§ INPUT DATA:
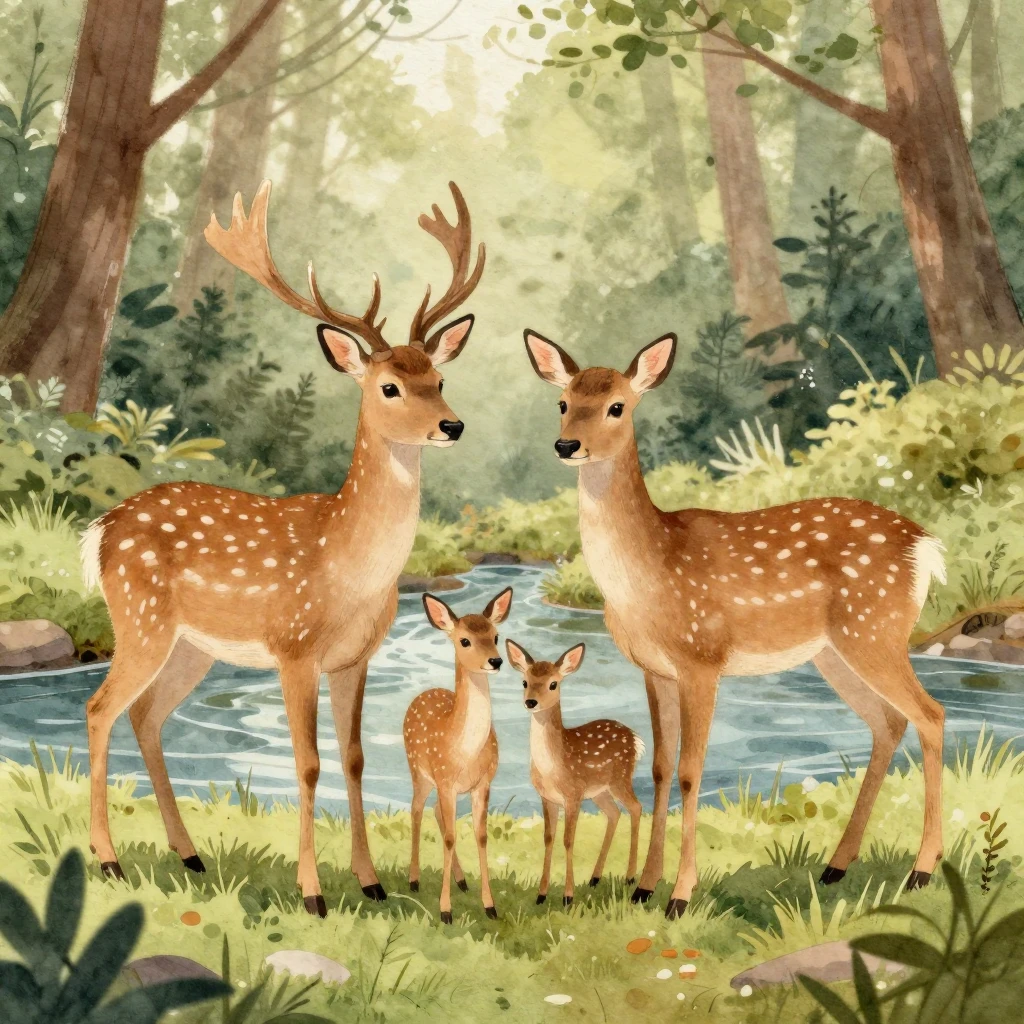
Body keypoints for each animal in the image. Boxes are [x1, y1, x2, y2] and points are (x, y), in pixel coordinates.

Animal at [78, 178, 485, 917]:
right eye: (389, 385)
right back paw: (110, 858)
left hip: (190, 647)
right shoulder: (294, 649)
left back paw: (189, 854)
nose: (452, 424)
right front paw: (313, 893)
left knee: (145, 717)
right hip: (141, 620)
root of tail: (102, 529)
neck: (348, 567)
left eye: (438, 378)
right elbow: (309, 761)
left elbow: (353, 758)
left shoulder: (355, 656)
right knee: (100, 709)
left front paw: (371, 882)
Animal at [403, 587, 513, 923]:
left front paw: (490, 906)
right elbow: (451, 837)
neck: (465, 751)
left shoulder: (484, 783)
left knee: (436, 811)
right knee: (416, 809)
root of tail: (423, 694)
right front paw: (445, 911)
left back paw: (462, 880)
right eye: (464, 640)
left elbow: (481, 835)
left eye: (495, 635)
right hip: (419, 771)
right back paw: (413, 880)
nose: (496, 660)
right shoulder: (445, 780)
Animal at [505, 639, 643, 907]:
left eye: (553, 683)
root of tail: (635, 738)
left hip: (620, 779)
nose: (530, 702)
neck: (553, 767)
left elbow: (568, 840)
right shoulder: (547, 797)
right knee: (614, 813)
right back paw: (595, 878)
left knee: (636, 807)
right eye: (525, 682)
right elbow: (548, 838)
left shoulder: (574, 794)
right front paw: (541, 894)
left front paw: (568, 897)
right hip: (600, 791)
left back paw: (630, 877)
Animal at [522, 329, 947, 919]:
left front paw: (680, 895)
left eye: (617, 406)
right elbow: (659, 768)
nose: (567, 446)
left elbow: (690, 770)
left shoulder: (702, 657)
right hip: (834, 652)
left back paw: (921, 870)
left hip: (875, 630)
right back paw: (836, 866)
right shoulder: (655, 669)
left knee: (932, 715)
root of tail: (926, 547)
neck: (650, 569)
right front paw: (643, 887)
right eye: (563, 403)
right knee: (888, 724)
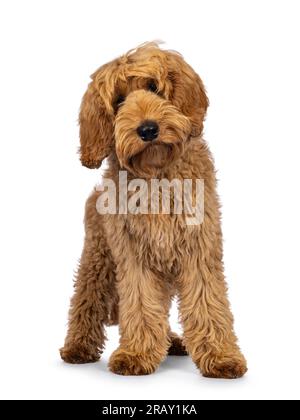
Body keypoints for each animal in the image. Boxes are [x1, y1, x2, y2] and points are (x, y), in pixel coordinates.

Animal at [59, 41, 247, 378]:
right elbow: (140, 305)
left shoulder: (199, 248)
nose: (147, 129)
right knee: (86, 299)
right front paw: (136, 354)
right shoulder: (133, 255)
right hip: (99, 258)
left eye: (154, 87)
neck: (156, 173)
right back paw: (78, 347)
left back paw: (172, 341)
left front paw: (220, 356)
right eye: (119, 100)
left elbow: (208, 302)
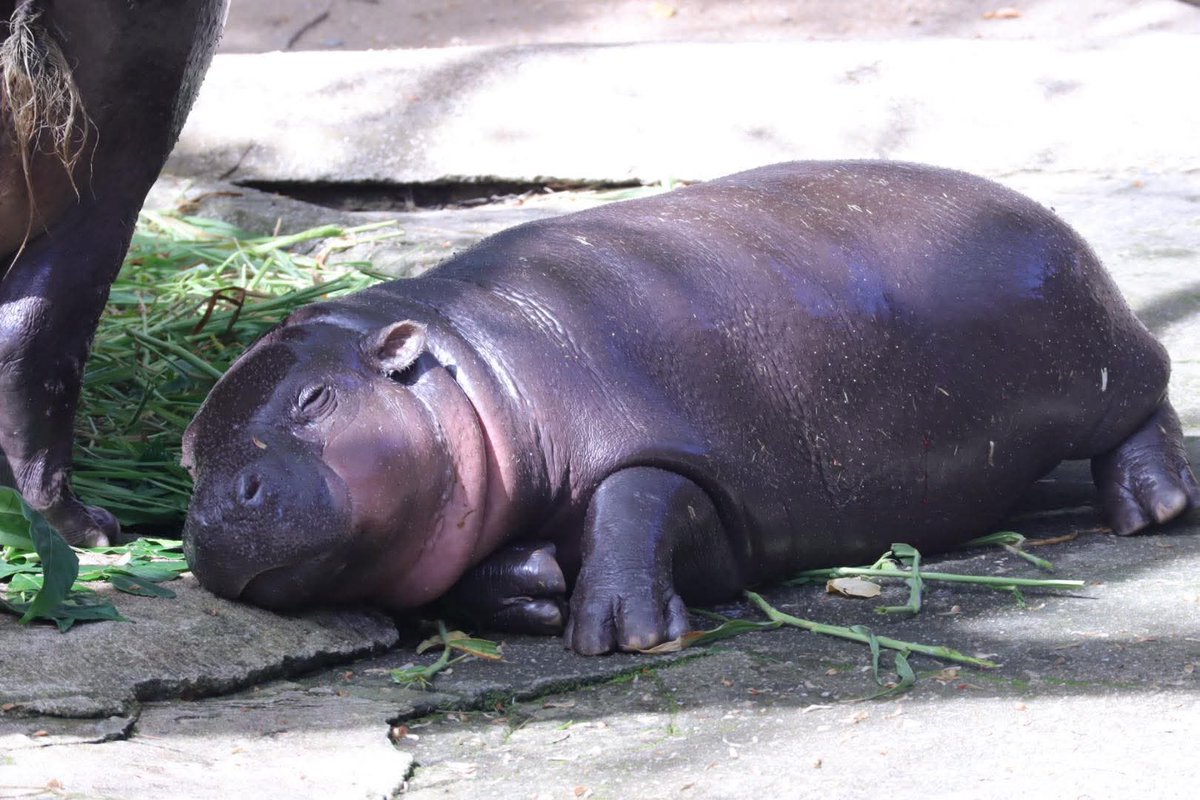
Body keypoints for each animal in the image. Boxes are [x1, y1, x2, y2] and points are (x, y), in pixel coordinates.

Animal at [181, 161, 1199, 655]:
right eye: (191, 450)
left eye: (316, 397)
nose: (218, 508)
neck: (473, 367)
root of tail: (1036, 205)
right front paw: (532, 587)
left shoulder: (670, 453)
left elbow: (634, 502)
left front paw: (619, 633)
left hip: (1095, 364)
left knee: (1149, 399)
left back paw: (1152, 509)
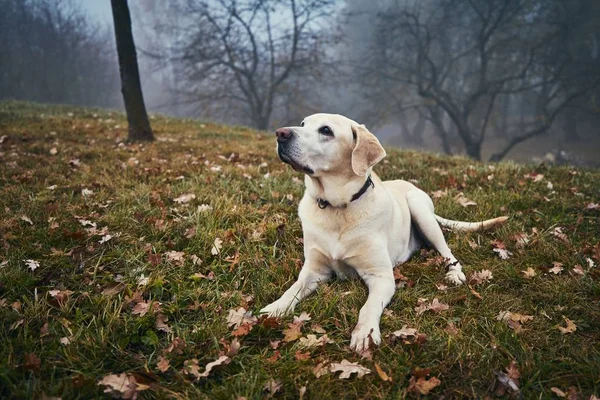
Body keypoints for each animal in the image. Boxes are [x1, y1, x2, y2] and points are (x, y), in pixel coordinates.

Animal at [260, 114, 508, 352]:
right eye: (303, 123)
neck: (337, 208)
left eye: (326, 130)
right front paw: (274, 309)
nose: (281, 133)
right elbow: (293, 289)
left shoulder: (381, 277)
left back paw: (454, 273)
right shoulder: (314, 270)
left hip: (420, 208)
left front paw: (365, 333)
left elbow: (368, 307)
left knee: (447, 251)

§ ASSIGNED TASK: The number of lines above where the word "knee" occurs, and only that number, is the answer.

§ OUTPUT: 11